Triggering profound curiosity and reflection
I get the point, and it’s not wrong, but.
First, the issue isn’t the victory for the people who voted for him, the issue is the victory for him.
Second, and more urgent, the issue isn’t that the people who voted for him are clearly stupid and evil, the issue is that HE is clearly stupid and evil, especially the evil part. The issue is why do so many people embrace such a blatantly obviously unmistakably horrible person? One with no redeeming qualities? Honestly it’s hard to find people with no redeeming qualities at all – there’s usually something – good jokes or a bit of charm or occasional generous impulses. Something.
So yeah. It does bother me – profoundly – that so many people love such a howling wilderness of awful.
Wait. Did he tweet out the same thing when Trump was calling people stupid, evil, losers, bitch, crazy? Something tells me not.
Oh yes, I’m part of the problem. After much curiosity and reflection, I’ve concluded that there are stupid people who vote for utterly worthless people for stupid reasons. Put that in your pipe and smoke it, fella.
P.S. I’m going to continue to be “part of the problem.”
People generally pay more attention to the concrete than to the abstract. Trump’s threat to the Republic is abstract. A lumbering man in your daughter’s locker room is concrete.
Trump DOES have somewhat of a redeeming quality – his antics can be pretty funny sometimes. Not on purpose, mind you.
Mosnae, I imagine he is a bigger boon to cartoonists than Harris would be, for sure.
I’ve been thinking about this a lot, and a truism I’ve noted before is playing a strong role. People rarely vote ‘against’ something; they vote ‘for’ something. There has to be something there that motivates people to come to the polls. And as horrible as it is, I think the thing that worked this time was Project 2025.
Not the actual content, mind you, at least not for most of his voters. But I think a very large percentage of them were motivated by its mere existence. Ask yourself, what was Kamala’s actual plan for the border? Or for labor? Or even the environment? I know she was on-track with general Dem party principles, but beyond that, I have no real clue. And I doubt most other voters did, either.
And that’s a problem, because a confidently stated hare-brained scheme like “Deport everyone!” is still going to come across as more solid, psychologically, than a corporate mission-statement like “We will work in conjunction with our partners to develop a plan to…” The Dems have somehow gotten it into their heads that “Not the GOP plan” is as good as actually putting forward an idea.
Supporting this theory: The various abortion referendums have almost all gone off without a hitch (Florida’s failed, but that’s because Florida makes it harder for those to go through). These referendums are straightforward declarations, and people back them. For a Dem to win an election, they need a platform that makes a series of similar declarations of intent.
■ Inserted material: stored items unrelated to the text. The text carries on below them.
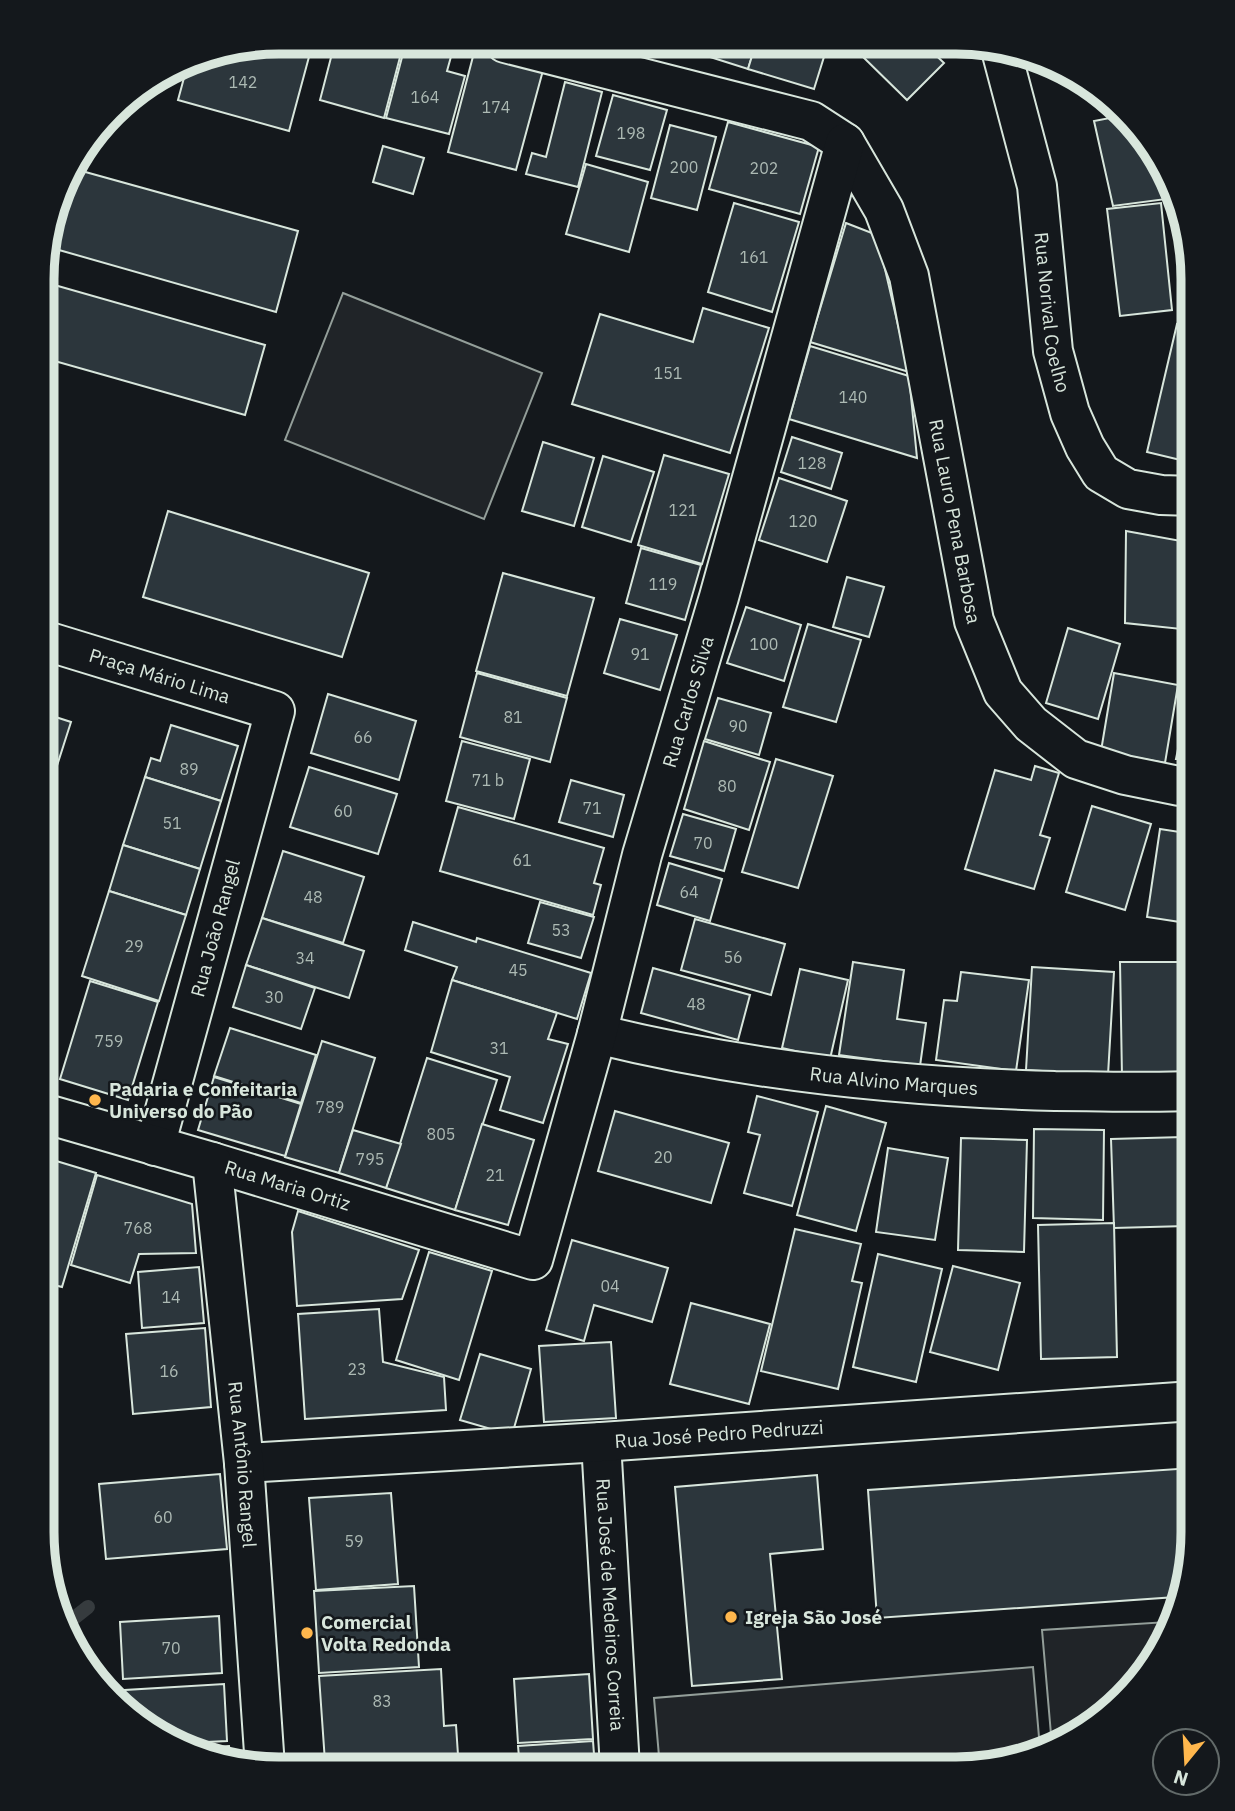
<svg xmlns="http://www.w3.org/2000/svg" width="1235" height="1811" viewBox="0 0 1235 1811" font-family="'IBM Plex Sans',sans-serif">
	<rect width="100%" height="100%" fill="#14181c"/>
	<g fill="#202428" stroke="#939e99" stroke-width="2">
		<path d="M 343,293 L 542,373 L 484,519 L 285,440 Z"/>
		<path d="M 1167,1622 L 1153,1664 L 1060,1745 L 1052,1746 L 1042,1630 Z"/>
		<path d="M 1033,1667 L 1040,1749 L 956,1769 L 660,1768 L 654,1698 Z"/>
	</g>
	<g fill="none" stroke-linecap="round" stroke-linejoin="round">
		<path stroke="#363b3e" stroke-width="14" d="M 64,1626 L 88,1607"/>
	</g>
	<g fill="#2c363c" stroke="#d8e6dc" stroke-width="2">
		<path d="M 280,42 L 313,42 L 289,131 L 178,100 L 188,63 L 203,55 Z"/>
		<path d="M 335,42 L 404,42 L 384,118 L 320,100 Z"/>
		<path d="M 406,42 L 452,53 L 447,71 L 465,76 L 449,134 L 386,118 Z"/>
		<path d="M 687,43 L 756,43 L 748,69 L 685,49 Z"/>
		<path d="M 756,43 L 828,44 L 814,89 L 748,69 Z"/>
		<path d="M 865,44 L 924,44 L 944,63 L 907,100 L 857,51 Z"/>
		<path d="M 476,45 L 545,63 L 516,170 L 448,152 Z"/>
		<path d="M 565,82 L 602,92 L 578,187 L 526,174 L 532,153 L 546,157 Z"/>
		<path d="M 613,95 L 667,110 L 650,170 L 596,156 Z"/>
		<path d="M 1120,116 L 1169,175 L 1174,198 L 1113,206 L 1094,121 Z"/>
		<path d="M 728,122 L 819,147 L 800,214 L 709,189 Z"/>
		<path d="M 670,125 L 716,137 L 697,210 L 651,198 Z"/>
		<path d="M 383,146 L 424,158 L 413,194 L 373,182 Z"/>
		<path d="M 586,164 L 648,182 L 629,252 L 566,234 Z"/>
		<path d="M 71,168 L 298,231 L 276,312 L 45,246 Z"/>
		<path d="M 734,203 L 799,222 L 772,312 L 708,292 Z"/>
		<path d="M 1161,203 L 1172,310 L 1120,316 L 1107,209 Z"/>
		<path d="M 846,223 L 877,235 L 909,372 L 810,342 Z"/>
		<path d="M 44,282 L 265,345 L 245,415 L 44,358 Z"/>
		<path d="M 703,308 L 769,328 L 730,453 L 572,404 L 600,314 L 693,342 Z"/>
		<path d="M 1177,324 L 1193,328 L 1193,463 L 1147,452 Z"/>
		<path d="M 810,346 L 909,376 L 917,458 L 789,419 Z"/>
		<path d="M 792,437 L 842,453 L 831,489 L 781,472 Z"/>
		<path d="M 543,442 L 594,458 L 574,526 L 522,511 Z"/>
		<path d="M 664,455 L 729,474 L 702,564 L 638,545 Z"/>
		<path d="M 603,456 L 654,472 L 631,542 L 582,527 Z"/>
		<path d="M 779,478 L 847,501 L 827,562 L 759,540 Z"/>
		<path d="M 168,511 L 369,573 L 342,657 L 143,597 Z"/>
		<path d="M 1126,531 L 1192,543 L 1181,629 L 1125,623 Z"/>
		<path d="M 641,548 L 701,565 L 685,620 L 626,603 Z"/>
		<path d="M 503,573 L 594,598 L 567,696 L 476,671 Z"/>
		<path d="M 847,577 L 884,587 L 869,637 L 833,627 Z"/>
		<path d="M 746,607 L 801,625 L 784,681 L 727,663 Z"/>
		<path d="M 620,619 L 677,635 L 660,690 L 604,673 Z"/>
		<path d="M 808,624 L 861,640 L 836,722 L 783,707 Z"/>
		<path d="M 1068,628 L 1120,644 L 1098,719 L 1046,703 Z"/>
		<path d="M 477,673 L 567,698 L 550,762 L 460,737 Z"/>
		<path d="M 1114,673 L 1178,685 L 1165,763 L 1101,751 Z"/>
		<path d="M 1193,684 L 1193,759 L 1176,759 L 1191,685 Z"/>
		<path d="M 328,694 L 416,721 L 399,780 L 311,753 Z"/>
		<path d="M 718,698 L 771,713 L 759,755 L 705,739 Z"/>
		<path d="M 43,713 L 71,722 L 54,775 L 43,771 Z"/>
		<path d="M 171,725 L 238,746 L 221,801 L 145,777 L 151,758 L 160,761 Z"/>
		<path d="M 462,741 L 530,759 L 514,819 L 446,801 Z"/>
		<path d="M 704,741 L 770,762 L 749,830 L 684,809 Z"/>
		<path d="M 776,759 L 833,776 L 798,888 L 742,872 Z"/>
		<path d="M 1035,766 L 1059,773 L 1040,835 L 1050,838 L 1034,889 L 965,869 L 995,770 L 1031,780 Z"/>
		<path d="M 309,767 L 397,794 L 378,854 L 290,827 Z"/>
		<path d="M 145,777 L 221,801 L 200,869 L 123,845 Z"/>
		<path d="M 571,780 L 624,795 L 613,837 L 559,822 Z"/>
		<path d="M 1092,806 L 1151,824 L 1125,910 L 1066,892 Z"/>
		<path d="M 458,807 L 604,848 L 594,883 L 601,885 L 593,915 L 440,871 Z"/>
		<path d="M 683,814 L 736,829 L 724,871 L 670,856 Z"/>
		<path d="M 1160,829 L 1193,834 L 1193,924 L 1147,917 Z"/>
		<path d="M 123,845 L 200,869 L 186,915 L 109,891 Z"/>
		<path d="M 283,851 L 364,877 L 343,943 L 262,918 Z"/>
		<path d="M 669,863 L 722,879 L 710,921 L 657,905 Z"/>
		<path d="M 109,891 L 186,915 L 159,1001 L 82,976 Z"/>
		<path d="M 540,902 L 594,917 L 581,958 L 528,943 Z"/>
		<path d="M 262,918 L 364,951 L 349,998 L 246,965 Z"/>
		<path d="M 695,919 L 785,944 L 771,995 L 681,970 Z"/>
		<path d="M 413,922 L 476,942 L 477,938 L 591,973 L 577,1019 L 452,980 L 457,967 L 405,950 Z"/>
		<path d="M 853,962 L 904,970 L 897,1019 L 926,1023 L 920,1066 L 839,1055 Z"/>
		<path d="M 1120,962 L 1187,962 L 1188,1076 L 1122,1077 Z"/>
		<path d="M 246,965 L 315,988 L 301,1029 L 233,1007 Z"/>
		<path d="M 1032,967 L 1114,972 L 1108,1075 L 1026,1070 Z"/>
		<path d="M 653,968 L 750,995 L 738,1040 L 641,1013 Z"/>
		<path d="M 800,969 L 848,980 L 830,1059 L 782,1048 Z"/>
		<path d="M 961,972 L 1029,980 L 1016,1071 L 936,1060 L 944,1000 L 957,1001 Z"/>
		<path d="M 452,980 L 557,1013 L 548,1039 L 568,1044 L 543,1123 L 500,1110 L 510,1077 L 431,1052 Z"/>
		<path d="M 90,981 L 158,1002 L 128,1100 L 60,1079 Z"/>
		<path d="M 230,1028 L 316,1055 L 301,1103 L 214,1076 Z"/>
		<path d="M 322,1041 L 375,1058 L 339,1173 L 285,1157 Z"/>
		<path d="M 427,1058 L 497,1080 L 455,1210 L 386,1188 Z"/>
		<path d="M 214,1077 L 301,1104 L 285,1156 L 198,1130 Z"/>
		<path d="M 757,1096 L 818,1112 L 792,1206 L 744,1193 L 760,1135 L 748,1132 Z"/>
		<path d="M 826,1106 L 886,1123 L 856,1231 L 797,1215 Z"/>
		<path d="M 615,1111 L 729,1143 L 711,1203 L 598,1171 Z"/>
		<path d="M 482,1124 L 534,1140 L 508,1225 L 455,1210 Z"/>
		<path d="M 1034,1129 L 1104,1130 L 1103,1220 L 1033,1218 Z"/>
		<path d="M 353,1130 L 401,1144 L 386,1188 L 339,1173 Z"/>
		<path d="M 1183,1137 L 1186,1226 L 1114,1228 L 1111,1139 Z"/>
		<path d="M 961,1138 L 1027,1140 L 1024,1252 L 958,1250 Z"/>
		<path d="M 888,1148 L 948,1158 L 935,1240 L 876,1232 Z"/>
		<path d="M 43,1157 L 96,1173 L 62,1287 L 42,1282 Z"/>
		<path d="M 97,1175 L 192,1204 L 196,1253 L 139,1254 L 130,1283 L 71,1265 Z"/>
		<path d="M 298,1211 L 419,1250 L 402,1299 L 297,1306 L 292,1232 Z"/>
		<path d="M 1114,1223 L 1117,1357 L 1041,1359 L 1038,1225 Z"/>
		<path d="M 795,1229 L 861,1244 L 852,1281 L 862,1283 L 838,1389 L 761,1371 Z"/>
		<path d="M 572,1240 L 668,1268 L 652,1322 L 594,1305 L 584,1341 L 546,1330 Z"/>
		<path d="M 429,1252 L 492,1271 L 459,1380 L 396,1360 Z"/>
		<path d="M 878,1254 L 942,1269 L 916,1382 L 853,1367 Z"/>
		<path d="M 1189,1262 L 1193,1262 L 1193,1351 Z"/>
		<path d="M 953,1266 L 1020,1283 L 998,1370 L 930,1352 Z"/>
		<path d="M 199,1267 L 204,1323 L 142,1328 L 138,1272 Z"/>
		<path d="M 691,1303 L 770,1324 L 749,1404 L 670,1384 Z"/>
		<path d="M 379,1309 L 383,1362 L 444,1377 L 446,1410 L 305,1419 L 298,1314 Z"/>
		<path d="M 205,1328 L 211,1407 L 133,1414 L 126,1334 Z"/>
		<path d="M 611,1342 L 616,1418 L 544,1422 L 539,1346 Z"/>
		<path d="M 480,1354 L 531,1369 L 512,1435 L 460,1420 Z"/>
		<path d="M 1192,1468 L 1192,1538 L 1188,1538 L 1189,1557 L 1176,1597 L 877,1618 L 868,1490 Z"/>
		<path d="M 220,1474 L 227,1549 L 106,1559 L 99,1484 Z"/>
		<path d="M 817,1475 L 823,1549 L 770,1554 L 782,1679 L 692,1686 L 675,1487 Z"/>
		<path d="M 391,1493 L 398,1584 L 316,1590 L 309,1498 Z"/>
		<path d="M 414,1586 L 419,1667 L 319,1673 L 314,1591 Z"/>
		<path d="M 219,1616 L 222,1673 L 123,1679 L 120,1622 Z"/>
		<path d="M 441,1669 L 444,1726 L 456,1725 L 458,1755 L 325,1762 L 319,1676 Z"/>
		<path d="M 589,1674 L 593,1739 L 518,1743 L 514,1679 Z"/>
		<path d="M 224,1684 L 227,1741 L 186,1743 L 147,1729 L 125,1704 L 125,1690 Z"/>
		<path d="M 593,1741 L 595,1768 L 520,1768 L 518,1746 Z"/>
		<path d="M 229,1746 L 231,1760 L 198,1748 Z"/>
		<path d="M 457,1758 L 458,1768 L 324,1767 L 324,1764 Z"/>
	</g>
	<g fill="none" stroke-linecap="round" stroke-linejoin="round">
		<defs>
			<g id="street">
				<path id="s1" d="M 505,43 L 811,121 L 845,143 L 884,210 L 909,276 L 974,621 L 1003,692 L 1031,724 L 1076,759 L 1125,775 L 1179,786 L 1193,785"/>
				<path id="s2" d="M 1001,50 L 1037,186 L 1053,351 L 1070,413 L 1085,447 L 1101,473 L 1128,489 L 1161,495 L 1193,496"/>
				<path id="s3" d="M 43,640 L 275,711 L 155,1146"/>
				<path id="s4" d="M 597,1034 C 747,1071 901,1087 1055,1091 C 1101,1091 1147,1093 1193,1091"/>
				<path id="s5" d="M 212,1162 L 533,1260 L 597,1034 L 642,855 L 719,597 L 845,143"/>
				<path id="s6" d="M 601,1442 L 620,1768"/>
				<path id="s7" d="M 244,1463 L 601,1442 L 1193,1401"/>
			</g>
			<g id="secondary">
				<path id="s8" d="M 43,1113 L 212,1162 L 244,1463 L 265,1767"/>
			</g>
		</defs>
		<use href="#street" stroke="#d8e6dc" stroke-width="42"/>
		<use href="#secondary" stroke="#d8e6dc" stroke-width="42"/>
		<use href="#street" stroke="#14181c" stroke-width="38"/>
		<use href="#secondary" stroke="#14181c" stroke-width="38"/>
	</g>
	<g fill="#ffb74d" stroke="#14181c" stroke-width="2.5">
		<circle cx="95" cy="1100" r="7"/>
		<circle cx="731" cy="1617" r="7"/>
		<circle cx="307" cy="1633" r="7"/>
	</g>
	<g text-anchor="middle" stroke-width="5" stroke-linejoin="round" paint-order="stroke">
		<g font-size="16" fill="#adbab4">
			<text x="243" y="88">142</text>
			<text x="425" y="103">164</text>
			<text x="496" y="113">174</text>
			<text x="631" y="139">198</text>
			<text x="684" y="173">200</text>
			<text x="764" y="174">202</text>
			<text x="754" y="263">161</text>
			<text x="668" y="379">151</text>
			<text x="853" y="403">140</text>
			<text x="812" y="469">128</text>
			<text x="683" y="516">121</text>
			<text x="803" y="527">120</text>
			<text x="663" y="590">119</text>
			<text x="764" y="650">100</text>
			<text x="640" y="660">91</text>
			<text x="513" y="723">81</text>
			<text x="738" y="732">90</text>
			<text x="363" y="743">66</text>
			<text x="189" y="775">89</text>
			<text x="488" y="786">71 b</text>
			<text x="727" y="792">80</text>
			<text x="592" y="814">71</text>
			<text x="343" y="817">60</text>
			<text x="172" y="829">51</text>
			<text x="703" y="849">70</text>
			<text x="522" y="866">61</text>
			<text x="689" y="898">64</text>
			<text x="313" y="903">48</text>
			<text x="561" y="936">53</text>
			<text x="134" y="952">29</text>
			<text x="733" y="963">56</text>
			<text x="305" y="964">34</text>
			<text x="518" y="976">45</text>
			<text x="274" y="1003">30</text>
			<text x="696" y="1010">48</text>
			<text x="109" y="1047">759</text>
			<text x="499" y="1054">31</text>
			<text x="330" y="1113">789</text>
			<text x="441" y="1140">805</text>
			<text x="663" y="1163">20</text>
			<text x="370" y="1165">795</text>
			<text x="495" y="1181">21</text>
			<text x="138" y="1234">768</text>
			<text x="610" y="1292">04</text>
			<text x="171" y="1303">14</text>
			<text x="357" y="1375">23</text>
			<text x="169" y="1377">16</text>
			<text x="163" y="1523">60</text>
			<text x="354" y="1547">59</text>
			<text x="171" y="1654">70</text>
			<text x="382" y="1707">83</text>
		</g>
		<g font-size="19" fill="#d8e6dc" stroke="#14181c">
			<text dy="7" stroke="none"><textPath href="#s2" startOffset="268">Rua Norival Coelho</textPath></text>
			<text dy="7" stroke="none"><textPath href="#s1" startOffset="754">Rua Lauro Pena Barbosa</textPath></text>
			<text dy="7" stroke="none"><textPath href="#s3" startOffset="122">Praça Mário Lima</textPath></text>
			<text dy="7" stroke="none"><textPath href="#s5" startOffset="915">Rua Carlos Silva</textPath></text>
			<text transform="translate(215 928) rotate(-75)" y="7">Rua João Rangel</text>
			<text dy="7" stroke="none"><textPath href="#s4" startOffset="301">Rua Alvino Marques</textPath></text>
			<text dy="7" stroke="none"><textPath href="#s5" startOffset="79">Rua Maria Ortiz</textPath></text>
			<text dy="7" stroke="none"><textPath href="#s7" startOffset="476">Rua José Pedro Pedruzzi</textPath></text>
			<text dy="7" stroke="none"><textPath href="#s8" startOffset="480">Rua Antônio Rangel</textPath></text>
			<text dy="7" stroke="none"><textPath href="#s6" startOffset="163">Rua José de Medeiros Correia</textPath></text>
		</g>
		<g font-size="19" font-weight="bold" fill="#d8e6dc" stroke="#14181c" text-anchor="start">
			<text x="109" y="1096">Padaria e Confeitaria<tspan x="109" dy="22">Universo do Pão</tspan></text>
			<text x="745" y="1624">Igreja São José</text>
			<text x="321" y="1629">Comercial<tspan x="321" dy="22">Volta Redonda</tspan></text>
		</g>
	</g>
	<path d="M0 0H1235V1811H0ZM279 54H956A225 225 0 0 1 1181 279V1532A225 225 0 0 1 956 1757H279A225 225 0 0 1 54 1532V279A225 225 0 0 1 279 54Z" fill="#14181c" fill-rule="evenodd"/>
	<path fill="none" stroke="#d8e6dc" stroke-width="9" d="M279 54H956A225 225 0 0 1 1181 279V1532A225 225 0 0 1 956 1757H279A225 225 0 0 1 54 1532V279A225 225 0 0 1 279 54Z"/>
	<g transform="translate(1186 1762) rotate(198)"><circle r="33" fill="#14181c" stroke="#626a69" stroke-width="2"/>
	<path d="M0-5L12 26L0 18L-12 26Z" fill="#ffb74d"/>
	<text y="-10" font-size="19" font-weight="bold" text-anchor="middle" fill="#d8e6dc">N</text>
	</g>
</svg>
Not Nebraska; Nebraska voted to enshrine the right to life position in the state constitution. Now where will Iowa women go when they need an abortion? I guess there’s still Kansas…
I don’t think much of it was about policy, though. Hillary had policy; it was clearly stated, and discussed. People voting for Biden were more voting against Trump than voting for Biden.
I don’t think it is possible to understand this election without understanding the driving force behind sexism. Harris is a woman. Clinton is a woman. Biden is not. It is possible Trump won because too many people were voting against having the first female president.
iknklast: Oh, I have no intention of dismissing sexism as a motivator, here–but it’s important to note what was being motivated, or rather, de-motivated. Trump’s popular vote this time around is pretty close to what it was in 2020. So the sexism isn’t motivating people to vote for Trump (except in the sense that anyone who votes for Trump is, by definition, sexist, and racist to boot). Rather, it’s that sexism kept people who voted for Biden home. I do think an actual platform, one that spelled out a clear difference on some of the policy issues (especially the border) could have pulled those folks in.